[SciPy-User] which FFT, convolve functions are the fastest one?

josef.pktd@gmai... josef.pktd@gmai...
Thu Nov 11 08:30:20 CST 2010


On Thu, Nov 11, 2010 at 3:40 AM, braingateway <braingateway@gmail.com> wrote:
> David :
>> On 11/11/2010 10:10 AM, josef.pktd@gmail.com wrote:
>>
>>> On Wed, Nov 10, 2010 at 7:53 PM, David<david@silveregg.co.jp>  wrote:
>>>
>>>> On 11/11/2010 08:41 AM, LittleBigBrain wrote:
>>>>
>>>>> Hi everyone,
>>>>>
>>>>> I found lots of implement of FFT and convolve
>>>>> numpy.fft
>>>>> scipy.fftpack
>>>>> scipy.signal.fft (from the source, it seems all import from scipy.fftpack?)
>>>>>
>>>> scipy.fftpack is faster than numpy.fft, scipy.signal.fft is the same as
>>>> scipy.fftpack as you noticed.
>>>>
>>>>
>>>>>>  From the source, it looks like fftpack.convolve and signal.fftconvolve
>>>>>>
>>>>> all based on fftpack, then what is the difference between them?
>>>>>
>>>> Different APIs (mostly for historical reasons AFAIK)
>>>>
>>>>
>>>>> I take a glance at the lfilter.c, surprisingly it is a completely
>>>>> naive implement via polynomial function. I hope I am wrong about this.
>>>>>
>>>> No, you're right, it is a straightforward implementation of time-domain
>>>> convolution.
>>>>
>>> Signal.lfilter is an IIR filter and does convolution only as a special
>>> case, and only with "same" mode. I'm very happy with it, and wish we
>>> had a real nd version.
>>>
>>
>> By convolution, I meant the broad, signal processing kind of definition
>> (with multiple boundary effects modes), not the mathematical definition
>> which ignores boundary effects.
>>
>>
>>> One difference in the speed I found in references and using it,
>>> without real timing:
>>> fftconvolve is only faster if you have two long arrays to convolve,
>>> not if a long array is convolved with a short array.

·····

> TO BE DONE
- 1) Answer these questions from the mailing-list thread:
(a) Which is described as faster, scipy.fftpack or numpy.fft?
(b) What reason is given for fftpack.convolve and signal.fftconvolve having different APIs?
(c) In what case is fftconvolve said to be faster?
- 2) Please transcribe the part of the mailing-list thread starting at "On Thu, Nov" and ending at "import from scipy.fftpack?)".
The data after this mailing-list thread is separate material.

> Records
·····

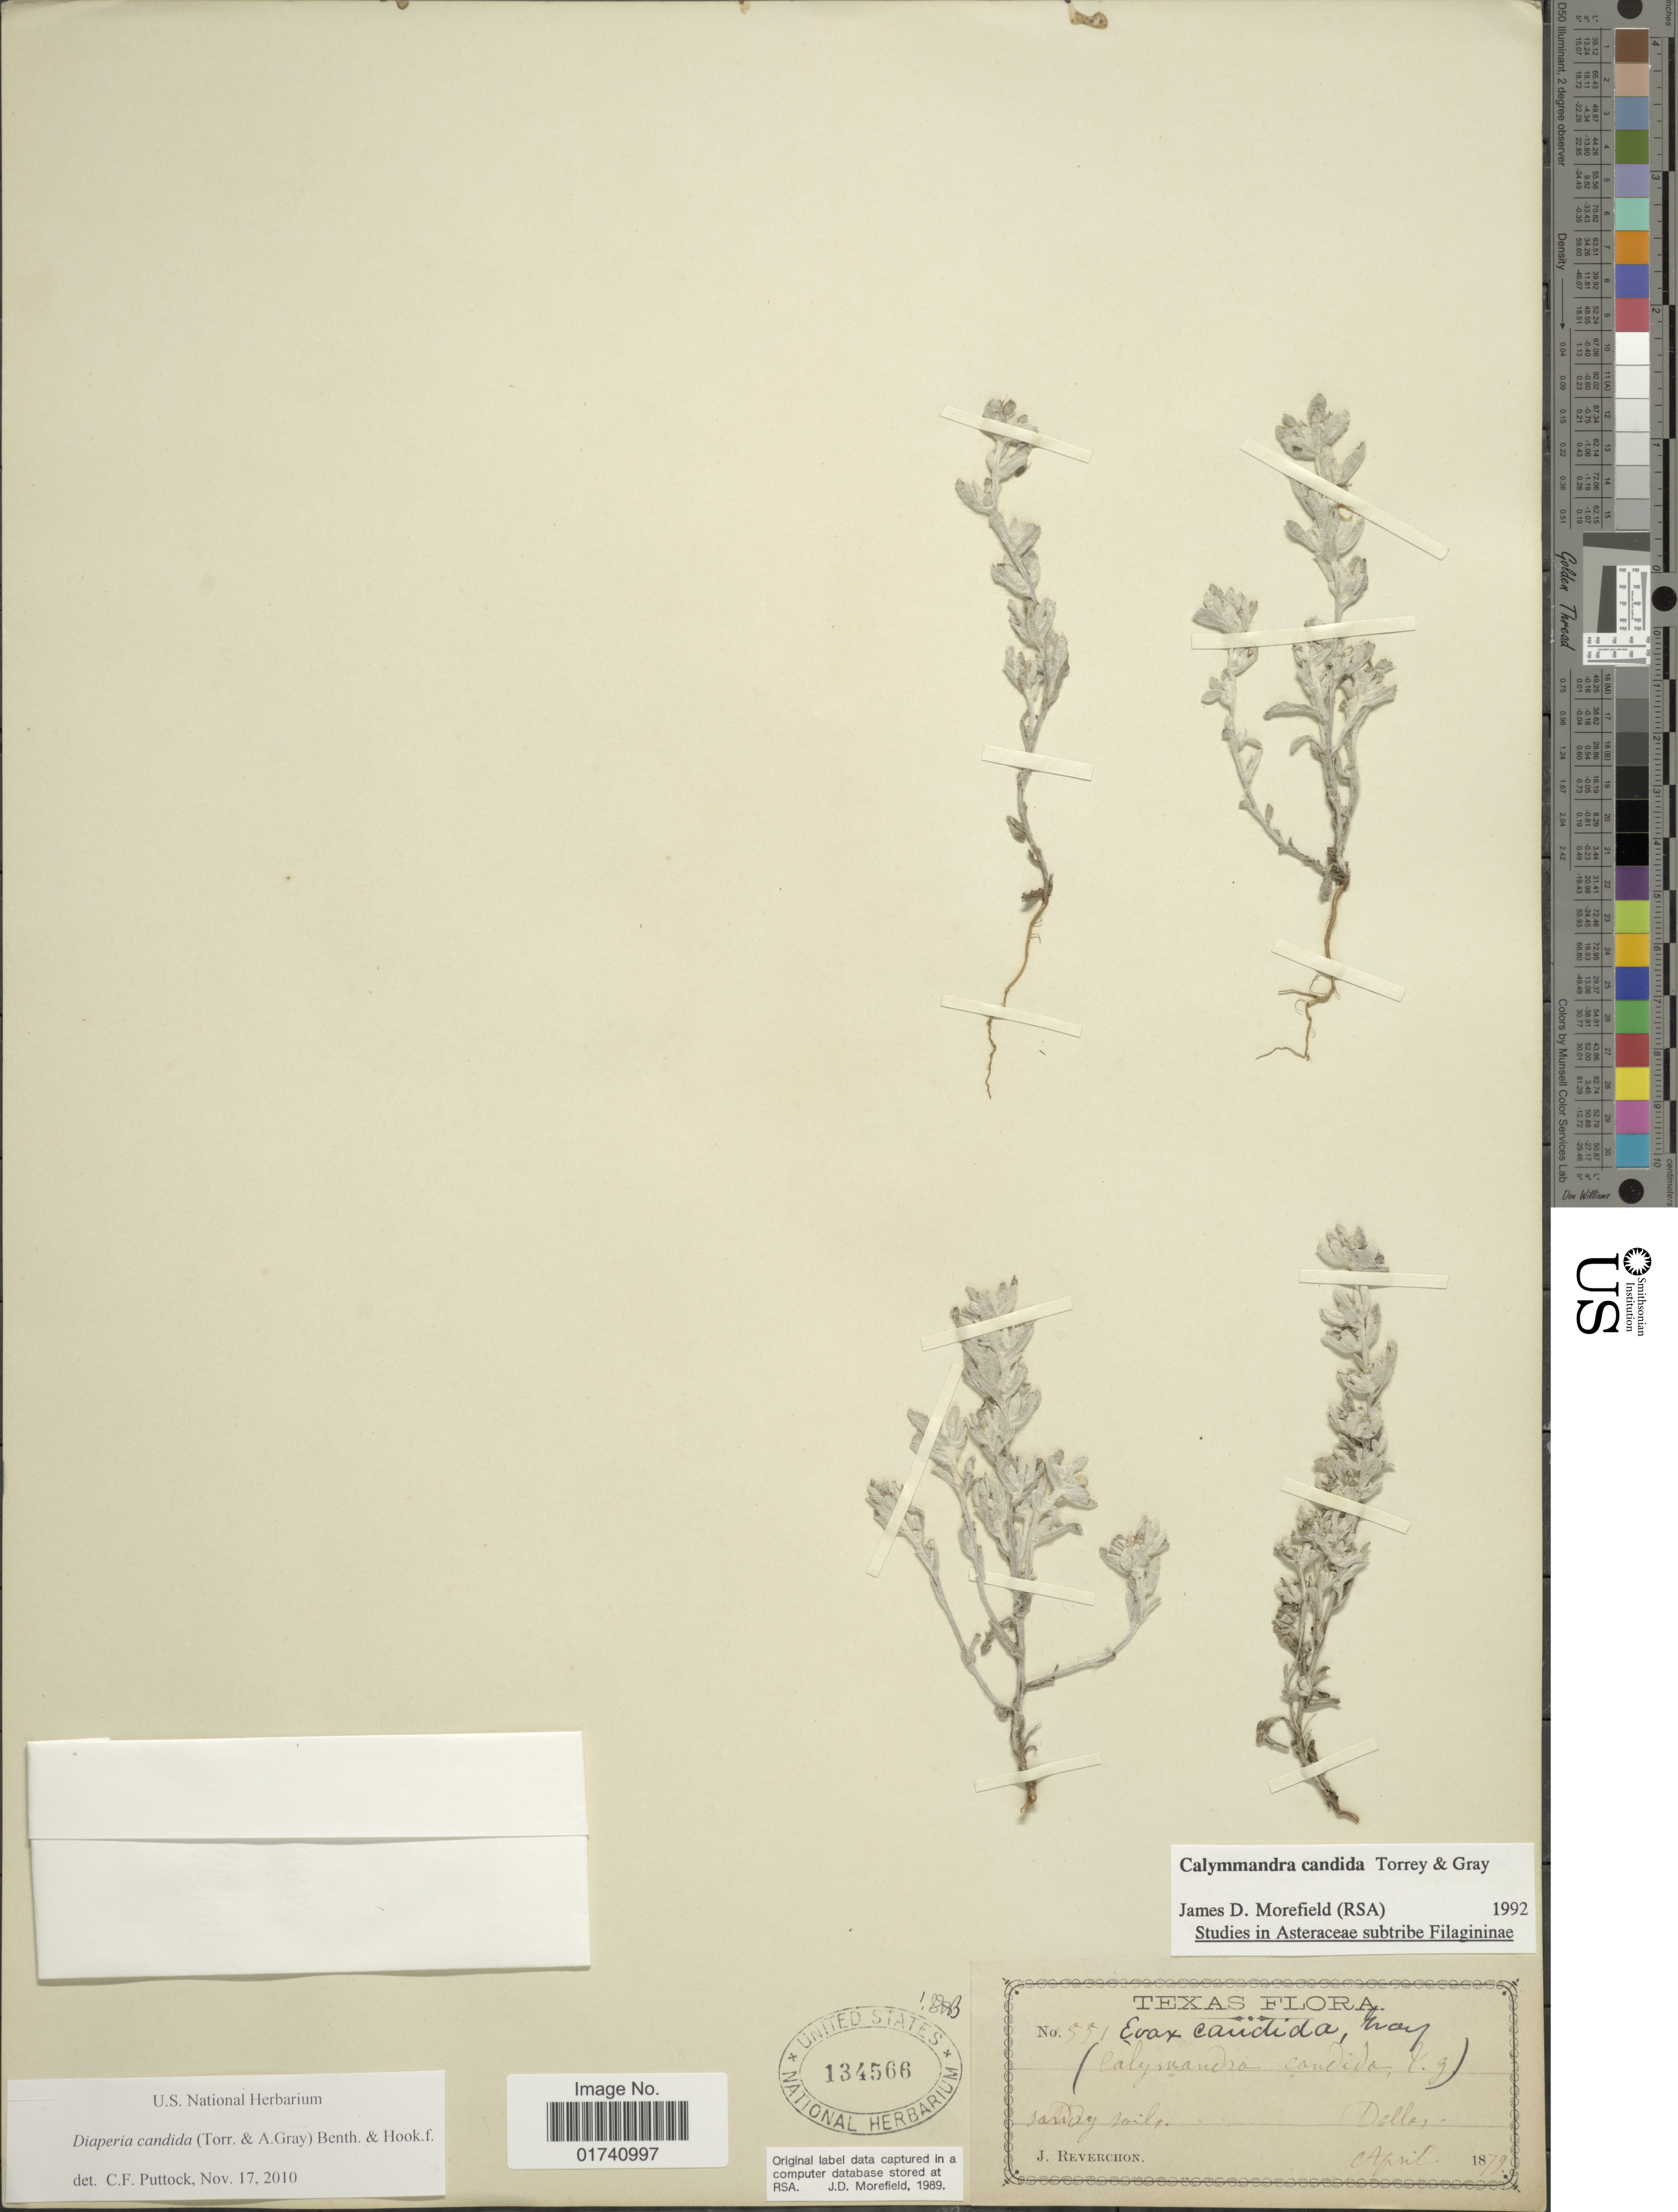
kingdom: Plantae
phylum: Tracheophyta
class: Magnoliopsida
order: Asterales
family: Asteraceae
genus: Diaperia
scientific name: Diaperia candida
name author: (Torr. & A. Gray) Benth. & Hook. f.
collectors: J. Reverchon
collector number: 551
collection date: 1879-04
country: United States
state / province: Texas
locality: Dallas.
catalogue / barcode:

·····

> ANSWERS IN ORDER
- 1)
(a) scipy.fftpack
(b) Mostly historical reasons
(c) When two long arrays are convolved, not when a long array is convolved with a short one

- 2)
On Thu, Nov 11, 2010 at 3:40 AM, braingateway <braingateway@gmail.com> wrote:
> David :
>> On 11/11/2010 10:10 AM, josef.pktd@gmail.com wrote:
>>
>>> On Wed, Nov 10, 2010 at 7:53 PM, David<david@silveregg.co.jp>  wrote:
>>>
>>>> On 11/11/2010 08:41 AM, LittleBigBrain wrote:
>>>>
>>>>> Hi everyone,
>>>>>
>>>>> I found lots of implement of FFT and convolve
>>>>> numpy.fft
>>>>> scipy.fftpack
>>>>> scipy.signal.fft (from the source, it seems all import from scipy.fftpack?)